### Task instructions
An exact copy of all the records is the expected answer.
------ Records shown ------
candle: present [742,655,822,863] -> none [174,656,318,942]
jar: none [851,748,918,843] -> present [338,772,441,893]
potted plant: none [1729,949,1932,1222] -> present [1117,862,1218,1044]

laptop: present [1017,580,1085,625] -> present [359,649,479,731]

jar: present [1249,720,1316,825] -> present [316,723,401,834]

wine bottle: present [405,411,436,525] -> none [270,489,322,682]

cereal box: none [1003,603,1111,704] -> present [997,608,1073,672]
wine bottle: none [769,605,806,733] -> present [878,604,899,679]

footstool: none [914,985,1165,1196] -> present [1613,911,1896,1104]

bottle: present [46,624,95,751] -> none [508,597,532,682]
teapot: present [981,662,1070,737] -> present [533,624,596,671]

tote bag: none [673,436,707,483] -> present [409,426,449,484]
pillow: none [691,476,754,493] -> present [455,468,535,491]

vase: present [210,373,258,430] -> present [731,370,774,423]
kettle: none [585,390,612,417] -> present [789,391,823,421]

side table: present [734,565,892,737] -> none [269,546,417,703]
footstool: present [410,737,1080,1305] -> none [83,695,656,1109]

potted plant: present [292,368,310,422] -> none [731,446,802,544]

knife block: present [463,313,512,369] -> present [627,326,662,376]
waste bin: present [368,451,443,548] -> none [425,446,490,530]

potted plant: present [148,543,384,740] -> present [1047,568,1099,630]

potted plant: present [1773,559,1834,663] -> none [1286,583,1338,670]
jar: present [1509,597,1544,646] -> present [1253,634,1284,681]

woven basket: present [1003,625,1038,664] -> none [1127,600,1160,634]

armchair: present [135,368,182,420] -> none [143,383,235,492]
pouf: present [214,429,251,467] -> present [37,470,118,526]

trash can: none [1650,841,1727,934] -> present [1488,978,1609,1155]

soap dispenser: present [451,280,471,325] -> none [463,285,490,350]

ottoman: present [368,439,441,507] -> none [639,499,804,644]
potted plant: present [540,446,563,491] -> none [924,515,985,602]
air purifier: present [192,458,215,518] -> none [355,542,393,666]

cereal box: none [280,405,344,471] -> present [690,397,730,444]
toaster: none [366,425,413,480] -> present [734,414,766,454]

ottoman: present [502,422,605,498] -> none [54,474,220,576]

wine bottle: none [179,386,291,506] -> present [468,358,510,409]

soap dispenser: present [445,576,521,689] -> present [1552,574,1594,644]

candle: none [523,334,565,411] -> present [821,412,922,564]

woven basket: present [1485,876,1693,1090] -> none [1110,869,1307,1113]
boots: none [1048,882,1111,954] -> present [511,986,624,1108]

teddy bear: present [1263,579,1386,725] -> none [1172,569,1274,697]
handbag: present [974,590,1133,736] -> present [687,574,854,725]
------
### Reply
candle: present [742,655,822,863] -> none [174,656,318,942]
jar: none [851,748,918,843] -> present [338,772,441,893]
potted plant: none [1729,949,1932,1222] -> present [1117,862,1218,1044]

laptop: present [1017,580,1085,625] -> present [359,649,479,731]

jar: present [1249,720,1316,825] -> present [316,723,401,834]

wine bottle: present [405,411,436,525] -> none [270,489,322,682]

cereal box: none [1003,603,1111,704] -> present [997,608,1073,672]
wine bottle: none [769,605,806,733] -> present [878,604,899,679]

footstool: none [914,985,1165,1196] -> present [1613,911,1896,1104]

bottle: present [46,624,95,751] -> none [508,597,532,682]
teapot: present [981,662,1070,737] -> present [533,624,596,671]

tote bag: none [673,436,707,483] -> present [409,426,449,484]
pillow: none [691,476,754,493] -> present [455,468,535,491]

vase: present [210,373,258,430] -> present [731,370,774,423]
kettle: none [585,390,612,417] -> present [789,391,823,421]

side table: present [734,565,892,737] -> none [269,546,417,703]
footstool: present [410,737,1080,1305] -> none [83,695,656,1109]

potted plant: present [292,368,310,422] -> none [731,446,802,544]

knife block: present [463,313,512,369] -> present [627,326,662,376]
waste bin: present [368,451,443,548] -> none [425,446,490,530]

potted plant: present [148,543,384,740] -> present [1047,568,1099,630]

potted plant: present [1773,559,1834,663] -> none [1286,583,1338,670]
jar: present [1509,597,1544,646] -> present [1253,634,1284,681]

woven basket: present [1003,625,1038,664] -> none [1127,600,1160,634]

armchair: present [135,368,182,420] -> none [143,383,235,492]
pouf: present [214,429,251,467] -> present [37,470,118,526]

trash can: none [1650,841,1727,934] -> present [1488,978,1609,1155]

soap dispenser: present [451,280,471,325] -> none [463,285,490,350]

ottoman: present [368,439,441,507] -> none [639,499,804,644]
potted plant: present [540,446,563,491] -> none [924,515,985,602]
air purifier: present [192,458,215,518] -> none [355,542,393,666]

cereal box: none [280,405,344,471] -> present [690,397,730,444]
toaster: none [366,425,413,480] -> present [734,414,766,454]

ottoman: present [502,422,605,498] -> none [54,474,220,576]

wine bottle: none [179,386,291,506] -> present [468,358,510,409]

soap dispenser: present [445,576,521,689] -> present [1552,574,1594,644]

candle: none [523,334,565,411] -> present [821,412,922,564]

woven basket: present [1485,876,1693,1090] -> none [1110,869,1307,1113]
boots: none [1048,882,1111,954] -> present [511,986,624,1108]

teddy bear: present [1263,579,1386,725] -> none [1172,569,1274,697]
handbag: present [974,590,1133,736] -> present [687,574,854,725]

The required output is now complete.